>> start Information provided

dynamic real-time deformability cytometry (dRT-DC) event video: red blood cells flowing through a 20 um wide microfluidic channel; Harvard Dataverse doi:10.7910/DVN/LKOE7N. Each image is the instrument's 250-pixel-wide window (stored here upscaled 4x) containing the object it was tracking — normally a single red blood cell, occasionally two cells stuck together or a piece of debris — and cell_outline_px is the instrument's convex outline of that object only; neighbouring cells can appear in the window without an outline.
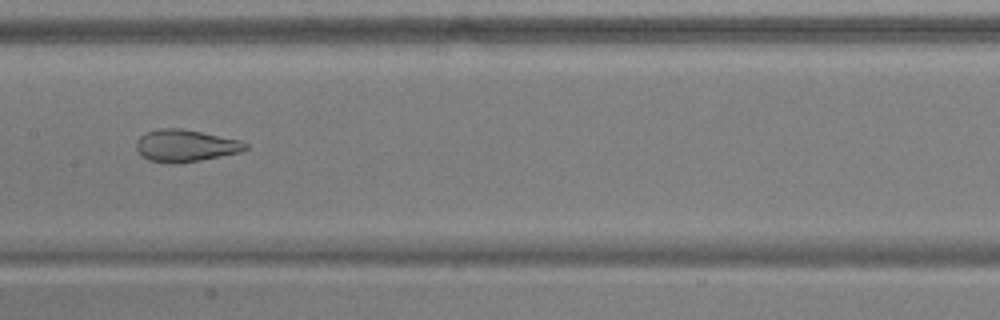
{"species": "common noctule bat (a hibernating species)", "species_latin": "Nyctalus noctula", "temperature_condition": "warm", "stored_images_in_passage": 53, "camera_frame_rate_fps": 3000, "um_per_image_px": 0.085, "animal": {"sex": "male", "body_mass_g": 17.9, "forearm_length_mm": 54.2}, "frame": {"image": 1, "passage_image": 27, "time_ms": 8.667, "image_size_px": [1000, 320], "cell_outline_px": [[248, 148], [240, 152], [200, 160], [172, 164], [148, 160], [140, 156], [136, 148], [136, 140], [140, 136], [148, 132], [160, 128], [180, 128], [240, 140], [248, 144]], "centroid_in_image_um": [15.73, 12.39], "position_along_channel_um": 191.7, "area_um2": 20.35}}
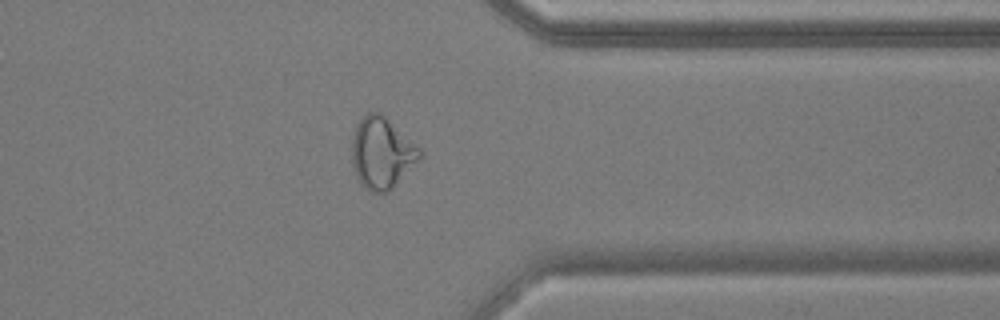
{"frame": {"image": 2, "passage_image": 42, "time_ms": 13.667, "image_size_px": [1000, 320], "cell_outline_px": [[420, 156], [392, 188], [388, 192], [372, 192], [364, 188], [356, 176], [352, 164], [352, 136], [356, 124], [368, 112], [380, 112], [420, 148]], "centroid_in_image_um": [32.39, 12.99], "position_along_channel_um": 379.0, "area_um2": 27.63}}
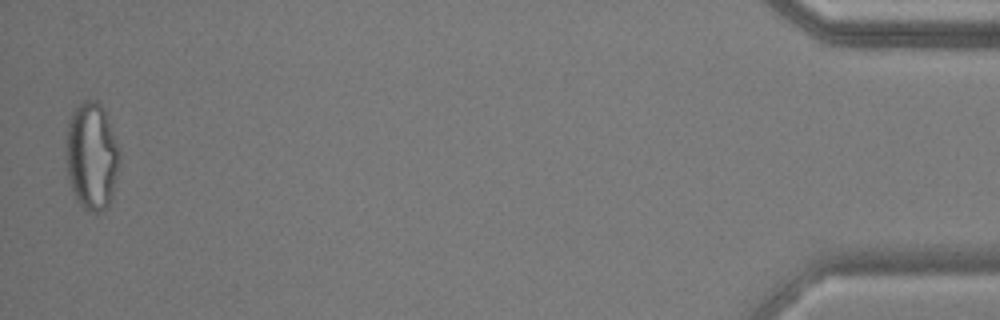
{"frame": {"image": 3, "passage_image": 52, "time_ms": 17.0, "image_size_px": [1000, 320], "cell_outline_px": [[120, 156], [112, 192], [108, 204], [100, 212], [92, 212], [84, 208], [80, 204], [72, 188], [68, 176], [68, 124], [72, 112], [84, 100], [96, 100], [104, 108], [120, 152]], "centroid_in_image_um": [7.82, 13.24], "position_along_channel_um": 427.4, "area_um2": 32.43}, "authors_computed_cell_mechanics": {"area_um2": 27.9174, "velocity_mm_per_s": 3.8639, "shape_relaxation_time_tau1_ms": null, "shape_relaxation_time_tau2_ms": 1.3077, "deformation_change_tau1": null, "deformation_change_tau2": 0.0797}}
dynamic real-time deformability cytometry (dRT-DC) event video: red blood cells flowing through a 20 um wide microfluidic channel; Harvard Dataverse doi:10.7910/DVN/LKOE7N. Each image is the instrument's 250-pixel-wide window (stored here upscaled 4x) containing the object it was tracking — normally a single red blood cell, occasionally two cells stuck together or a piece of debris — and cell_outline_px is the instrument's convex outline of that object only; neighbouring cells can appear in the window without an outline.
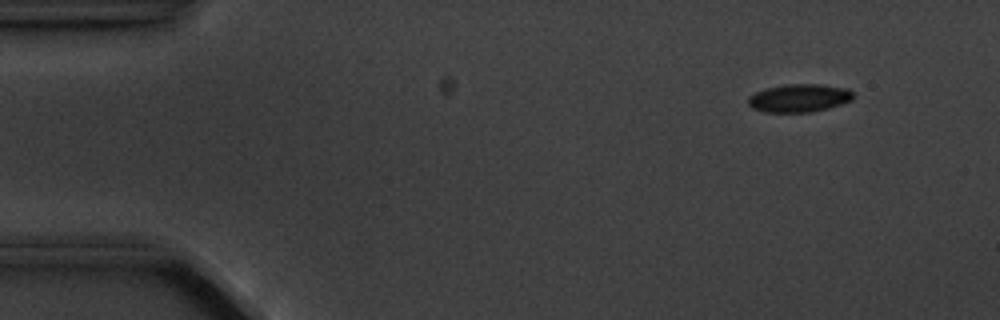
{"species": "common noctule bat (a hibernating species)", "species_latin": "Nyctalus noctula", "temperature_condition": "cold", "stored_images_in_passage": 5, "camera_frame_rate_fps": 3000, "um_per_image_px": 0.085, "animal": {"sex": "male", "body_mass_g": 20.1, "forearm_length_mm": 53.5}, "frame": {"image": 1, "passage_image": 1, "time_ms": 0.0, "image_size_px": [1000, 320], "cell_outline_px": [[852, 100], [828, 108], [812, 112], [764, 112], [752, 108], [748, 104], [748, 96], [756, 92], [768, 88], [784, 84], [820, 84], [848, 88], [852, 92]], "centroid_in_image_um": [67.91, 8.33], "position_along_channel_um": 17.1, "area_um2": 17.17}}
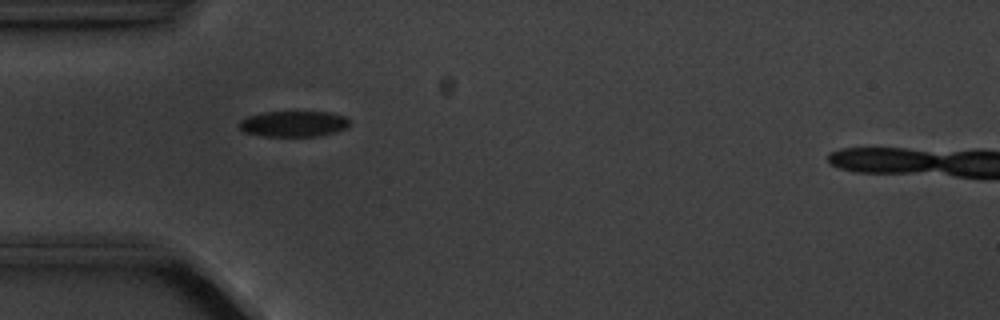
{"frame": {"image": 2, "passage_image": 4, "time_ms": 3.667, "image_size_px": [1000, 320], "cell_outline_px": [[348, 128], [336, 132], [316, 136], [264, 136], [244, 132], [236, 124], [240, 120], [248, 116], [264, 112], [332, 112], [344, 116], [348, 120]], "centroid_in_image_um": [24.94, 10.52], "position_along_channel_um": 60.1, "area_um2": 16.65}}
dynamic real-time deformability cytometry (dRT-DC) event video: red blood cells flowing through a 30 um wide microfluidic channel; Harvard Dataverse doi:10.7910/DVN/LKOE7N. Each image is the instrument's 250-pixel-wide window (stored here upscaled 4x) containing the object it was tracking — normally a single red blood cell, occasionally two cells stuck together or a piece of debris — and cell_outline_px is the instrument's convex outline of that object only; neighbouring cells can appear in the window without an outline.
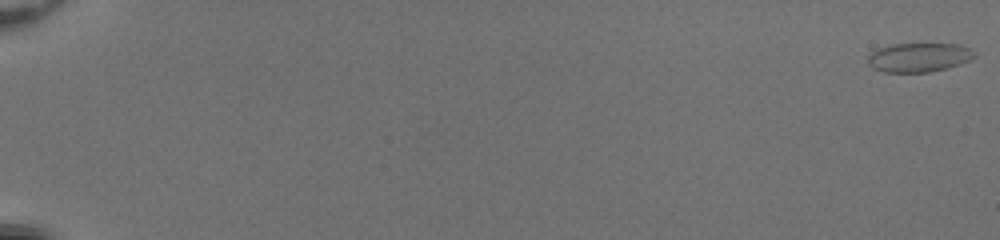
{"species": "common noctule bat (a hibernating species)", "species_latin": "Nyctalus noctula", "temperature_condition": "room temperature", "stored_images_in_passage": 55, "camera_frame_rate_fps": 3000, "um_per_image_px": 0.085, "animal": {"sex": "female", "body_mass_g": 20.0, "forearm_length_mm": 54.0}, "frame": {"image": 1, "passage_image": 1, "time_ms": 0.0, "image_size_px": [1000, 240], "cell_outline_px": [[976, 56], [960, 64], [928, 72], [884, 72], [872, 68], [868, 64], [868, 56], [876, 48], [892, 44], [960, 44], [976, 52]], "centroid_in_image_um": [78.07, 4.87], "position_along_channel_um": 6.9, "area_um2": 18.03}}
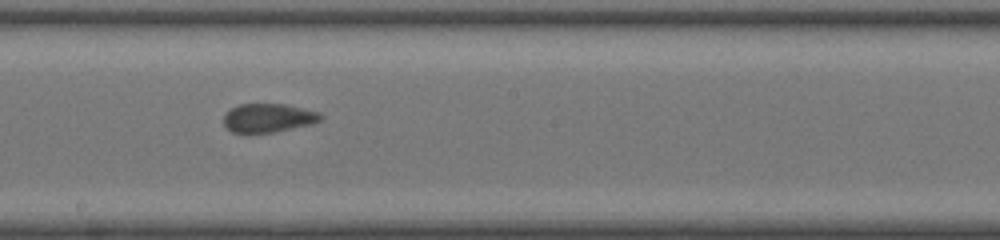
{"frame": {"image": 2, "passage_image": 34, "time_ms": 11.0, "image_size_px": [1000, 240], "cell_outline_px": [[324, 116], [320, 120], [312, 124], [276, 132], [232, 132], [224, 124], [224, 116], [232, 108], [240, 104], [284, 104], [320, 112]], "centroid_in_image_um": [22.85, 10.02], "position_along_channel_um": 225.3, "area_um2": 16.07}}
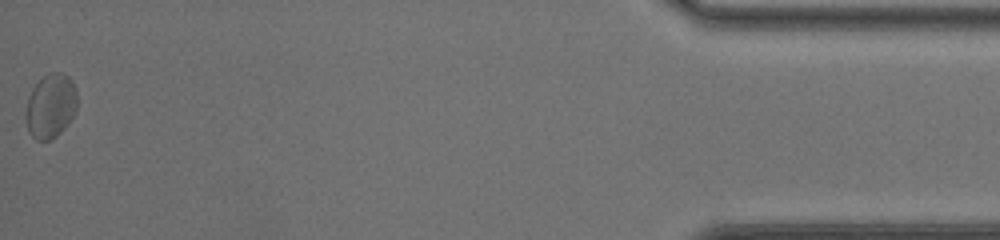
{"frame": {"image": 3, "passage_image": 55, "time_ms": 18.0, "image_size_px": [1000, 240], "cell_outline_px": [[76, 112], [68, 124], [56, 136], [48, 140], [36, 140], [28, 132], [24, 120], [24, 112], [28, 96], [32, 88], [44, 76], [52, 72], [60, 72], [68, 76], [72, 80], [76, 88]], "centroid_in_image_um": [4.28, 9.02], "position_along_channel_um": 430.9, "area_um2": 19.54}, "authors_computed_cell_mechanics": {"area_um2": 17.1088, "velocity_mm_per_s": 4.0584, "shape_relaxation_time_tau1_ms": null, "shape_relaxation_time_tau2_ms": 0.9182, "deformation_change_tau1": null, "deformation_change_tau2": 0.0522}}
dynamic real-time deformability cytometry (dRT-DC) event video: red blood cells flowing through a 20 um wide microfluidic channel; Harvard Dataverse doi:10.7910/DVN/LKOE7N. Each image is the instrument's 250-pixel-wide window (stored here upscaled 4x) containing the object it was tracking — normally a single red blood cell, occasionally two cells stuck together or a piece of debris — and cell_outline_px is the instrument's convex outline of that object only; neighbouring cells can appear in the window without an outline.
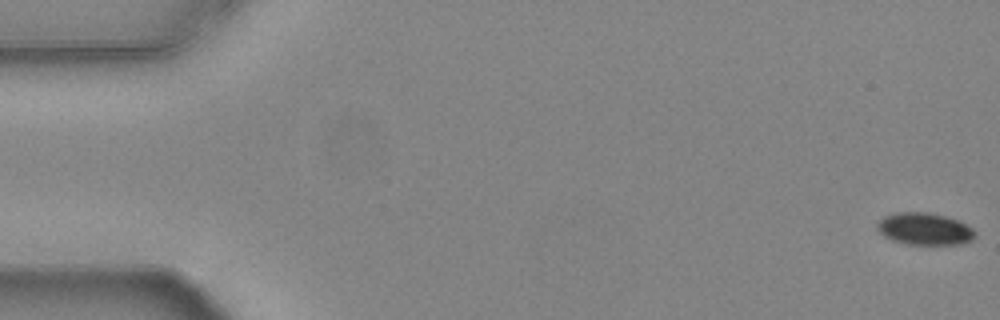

>> end Information provided

- **Problem to solve**
Reproduce every entry word for word, but omit the pictures.

- **Output for this task**
dynamic real-time deformability cytometry (dRT-DC) event video: red blood cells flowing through a 20 um wide microfluidic channel; Harvard Dataverse doi:10.7910/DVN/LKOE7N. Each image is the instrument's 250-pixel-wide window (stored here upscaled 4x) containing the object it was tracking — normally a single red blood cell, occasionally two cells stuck together or a piece of debris — and cell_outline_px is the instrument's convex outline of that object only; neighbouring cells can appear in the window without an outline.
{"species": "common noctule bat (a hibernating species)", "species_latin": "Nyctalus noctula", "temperature_condition": "warm", "stored_images_in_passage": 53, "camera_frame_rate_fps": 3000, "um_per_image_px": 0.085, "animal": {"sex": "male", "body_mass_g": 17.9, "forearm_length_mm": 54.2}, "frame": {"image": 1, "passage_image": 27, "time_ms": 8.667, "image_size_px": [1000, 320], "cell_outline_px": [[248, 148], [240, 152], [200, 160], [172, 164], [148, 160], [140, 156], [136, 148], [136, 140], [140, 136], [148, 132], [160, 128], [180, 128], [240, 140], [248, 144]], "centroid_in_image_um": [15.73, 12.39], "position_along_channel_um": 191.7, "area_um2": 20.35}}
{"frame": {"image": 2, "passage_image": 42, "time_ms": 13.667, "image_size_px": [1000, 320], "cell_outline_px": [[420, 156], [392, 188], [388, 192], [372, 192], [364, 188], [356, 176], [352, 164], [352, 136], [356, 124], [368, 112], [380, 112], [420, 148]], "centroid_in_image_um": [32.39, 12.99], "position_along_channel_um": 379.0, "area_um2": 27.63}}
{"frame": {"image": 3, "passage_image": 52, "time_ms": 17.0, "image_size_px": [1000, 320], "cell_outline_px": [[120, 156], [112, 192], [108, 204], [100, 212], [92, 212], [84, 208], [80, 204], [72, 188], [68, 176], [68, 124], [72, 112], [84, 100], [96, 100], [104, 108], [120, 152]], "centroid_in_image_um": [7.82, 13.24], "position_along_channel_um": 427.4, "area_um2": 32.43}, "authors_computed_cell_mechanics": {"area_um2": 27.9174, "velocity_mm_per_s": 3.8639, "shape_relaxation_time_tau1_ms": null, "shape_relaxation_time_tau2_ms": 1.3077, "deformation_change_tau1": null, "deformation_change_tau2": 0.0797}}
dynamic real-time deformability cytometry (dRT-DC) event video: red blood cells flowing through a 20 um wide microfluidic channel; Harvard Dataverse doi:10.7910/DVN/LKOE7N. Each image is the instrument's 250-pixel-wide window (stored here upscaled 4x) containing the object it was tracking — normally a single red blood cell, occasionally two cells stuck together or a piece of debris — and cell_outline_px is the instrument's convex outline of that object only; neighbouring cells can appear in the window without an outline.
{"species": "common noctule bat (a hibernating species)", "species_latin": "Nyctalus noctula", "temperature_condition": "cold", "stored_images_in_passage": 5, "camera_frame_rate_fps": 3000, "um_per_image_px": 0.085, "animal": {"sex": "male", "body_mass_g": 20.1, "forearm_length_mm": 53.5}, "frame": {"image": 1, "passage_image": 1, "time_ms": 0.0, "image_size_px": [1000, 320], "cell_outline_px": [[852, 100], [828, 108], [812, 112], [764, 112], [752, 108], [748, 104], [748, 96], [756, 92], [768, 88], [784, 84], [820, 84], [848, 88], [852, 92]], "centroid_in_image_um": [67.91, 8.33], "position_along_channel_um": 17.1, "area_um2": 17.17}}
{"frame": {"image": 2, "passage_image": 4, "time_ms": 3.667, "image_size_px": [1000, 320], "cell_outline_px": [[348, 128], [336, 132], [316, 136], [264, 136], [244, 132], [236, 124], [240, 120], [248, 116], [264, 112], [332, 112], [344, 116], [348, 120]], "centroid_in_image_um": [24.94, 10.52], "position_along_channel_um": 60.1, "area_um2": 16.65}}
dynamic real-time deformability cytometry (dRT-DC) event video: red blood cells flowing through a 30 um wide microfluidic channel; Harvard Dataverse doi:10.7910/DVN/LKOE7N. Each image is the instrument's 250-pixel-wide window (stored here upscaled 4x) containing the object it was tracking — normally a single red blood cell, occasionally two cells stuck together or a piece of debris — and cell_outline_px is the instrument's convex outline of that object only; neighbouring cells can appear in the window without an outline.
{"species": "common noctule bat (a hibernating species)", "species_latin": "Nyctalus noctula", "temperature_condition": "room temperature", "stored_images_in_passage": 55, "camera_frame_rate_fps": 3000, "um_per_image_px": 0.085, "animal": {"sex": "female", "body_mass_g": 20.0, "forearm_length_mm": 54.0}, "frame": {"image": 1, "passage_image": 1, "time_ms": 0.0, "image_size_px": [1000, 240], "cell_outline_px": [[976, 56], [960, 64], [928, 72], [884, 72], [872, 68], [868, 64], [868, 56], [876, 48], [892, 44], [960, 44], [976, 52]], "centroid_in_image_um": [78.07, 4.87], "position_along_channel_um": 6.9, "area_um2": 18.03}}
{"frame": {"image": 2, "passage_image": 34, "time_ms": 11.0, "image_size_px": [1000, 240], "cell_outline_px": [[324, 116], [320, 120], [312, 124], [276, 132], [232, 132], [224, 124], [224, 116], [232, 108], [240, 104], [284, 104], [320, 112]], "centroid_in_image_um": [22.85, 10.02], "position_along_channel_um": 225.3, "area_um2": 16.07}}
{"frame": {"image": 3, "passage_image": 55, "time_ms": 18.0, "image_size_px": [1000, 240], "cell_outline_px": [[76, 112], [68, 124], [56, 136], [48, 140], [36, 140], [28, 132], [24, 120], [24, 112], [28, 96], [32, 88], [44, 76], [52, 72], [60, 72], [68, 76], [72, 80], [76, 88]], "centroid_in_image_um": [4.28, 9.02], "position_along_channel_um": 430.9, "area_um2": 19.54}, "authors_computed_cell_mechanics": {"area_um2": 17.1088, "velocity_mm_per_s": 4.0584, "shape_relaxation_time_tau1_ms": null, "shape_relaxation_time_tau2_ms": 0.9182, "deformation_change_tau1": null, "deformation_change_tau2": 0.0522}}
dynamic real-time deformability cytometry (dRT-DC) event video: red blood cells flowing through a 20 um wide microfluidic channel; Harvard Dataverse doi:10.7910/DVN/LKOE7N. Each image is the instrument's 250-pixel-wide window (stored here upscaled 4x) containing the object it was tracking — normally a single red blood cell, occasionally two cells stuck together or a piece of debris — and cell_outline_px is the instrument's convex outline of that object only; neighbouring cells can appear in the window without an outline.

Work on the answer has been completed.